On Tue, Aug 04, 2020 at 12:06:49PM -0400, Arvind Sankar wrote:
On Mon, Aug 03, 2020 at 09:45:32PM -0700, Andi Kleen wrote:
Why is that? Both .text and .text.hot have alignment of 2^4 (default function alignment on x86) by default, so it doesn't seem like it should matter for packing density. Avoiding interspersing cold text among
You may lose part of a cache line on each unit boundary. Linux has a lot of units, some of them small. All these bytes add up.
Separating out .text.unlikely, which isn't aligned, slightly _reduces_ this loss, but not by much -- just over 1K on a defconfig. More importantly, it moves cold code out of line (~320k on a defconfig), giving better code density for the hot code.
For .text and .text.hot, you lose the alignment padding on every function boundary, not unit boundary, because of the 16-byte alignment.

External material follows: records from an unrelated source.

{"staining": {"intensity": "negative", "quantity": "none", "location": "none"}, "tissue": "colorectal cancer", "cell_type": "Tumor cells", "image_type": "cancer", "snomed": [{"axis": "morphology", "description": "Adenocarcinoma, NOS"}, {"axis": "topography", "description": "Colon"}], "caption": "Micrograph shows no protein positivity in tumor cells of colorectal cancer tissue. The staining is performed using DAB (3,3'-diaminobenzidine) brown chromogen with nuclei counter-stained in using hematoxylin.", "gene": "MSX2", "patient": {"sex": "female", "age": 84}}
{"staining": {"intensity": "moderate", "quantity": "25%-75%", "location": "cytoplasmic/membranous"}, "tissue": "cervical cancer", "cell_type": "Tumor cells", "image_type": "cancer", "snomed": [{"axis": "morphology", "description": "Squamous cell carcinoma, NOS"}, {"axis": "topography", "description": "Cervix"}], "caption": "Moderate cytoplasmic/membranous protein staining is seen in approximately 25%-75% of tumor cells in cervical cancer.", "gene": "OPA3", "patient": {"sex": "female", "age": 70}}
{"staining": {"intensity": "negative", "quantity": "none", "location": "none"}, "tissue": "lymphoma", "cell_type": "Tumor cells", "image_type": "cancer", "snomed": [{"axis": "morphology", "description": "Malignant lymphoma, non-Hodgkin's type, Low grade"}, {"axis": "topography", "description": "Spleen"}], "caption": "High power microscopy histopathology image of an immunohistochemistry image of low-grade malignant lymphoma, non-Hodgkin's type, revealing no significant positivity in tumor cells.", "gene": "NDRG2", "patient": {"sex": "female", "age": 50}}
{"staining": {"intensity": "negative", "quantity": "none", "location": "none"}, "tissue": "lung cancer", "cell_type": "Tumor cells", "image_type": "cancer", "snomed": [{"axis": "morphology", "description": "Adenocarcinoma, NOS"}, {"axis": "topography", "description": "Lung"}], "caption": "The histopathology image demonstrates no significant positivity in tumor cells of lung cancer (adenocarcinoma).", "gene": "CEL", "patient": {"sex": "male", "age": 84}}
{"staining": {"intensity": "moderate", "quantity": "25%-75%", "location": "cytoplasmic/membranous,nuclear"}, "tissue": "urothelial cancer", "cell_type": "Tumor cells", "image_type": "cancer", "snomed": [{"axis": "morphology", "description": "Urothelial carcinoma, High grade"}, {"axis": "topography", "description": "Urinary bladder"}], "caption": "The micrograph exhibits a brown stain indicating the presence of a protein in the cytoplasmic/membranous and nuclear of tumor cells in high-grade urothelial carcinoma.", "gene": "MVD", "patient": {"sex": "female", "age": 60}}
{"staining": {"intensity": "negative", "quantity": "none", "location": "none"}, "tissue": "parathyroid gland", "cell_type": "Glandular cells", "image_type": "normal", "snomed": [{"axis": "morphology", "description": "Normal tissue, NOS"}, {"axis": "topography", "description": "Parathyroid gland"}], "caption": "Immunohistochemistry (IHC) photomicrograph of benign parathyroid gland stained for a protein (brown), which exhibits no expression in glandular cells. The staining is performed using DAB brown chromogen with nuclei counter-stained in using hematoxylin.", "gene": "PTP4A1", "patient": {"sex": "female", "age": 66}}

Whether .text.hot and .text are arranged by translation unit or not makes no difference.
With *(.text.hot) *(.text) you get HHTT, with *(.text.hot .text) you get HTHT, but in both cases the individual chunks are already aligned to 16 bytes. If .text.hot _had_ different alignment requirements to .text, the HHTT should actually give better packing in general, I think.
Okay, so at the end of the conversation, I think it looks like this patch is correct: it collects the hot, unlikely, etc into their own areas (e.g. HHTTUU is more correct than HTUHTU), so this patch stands as-is.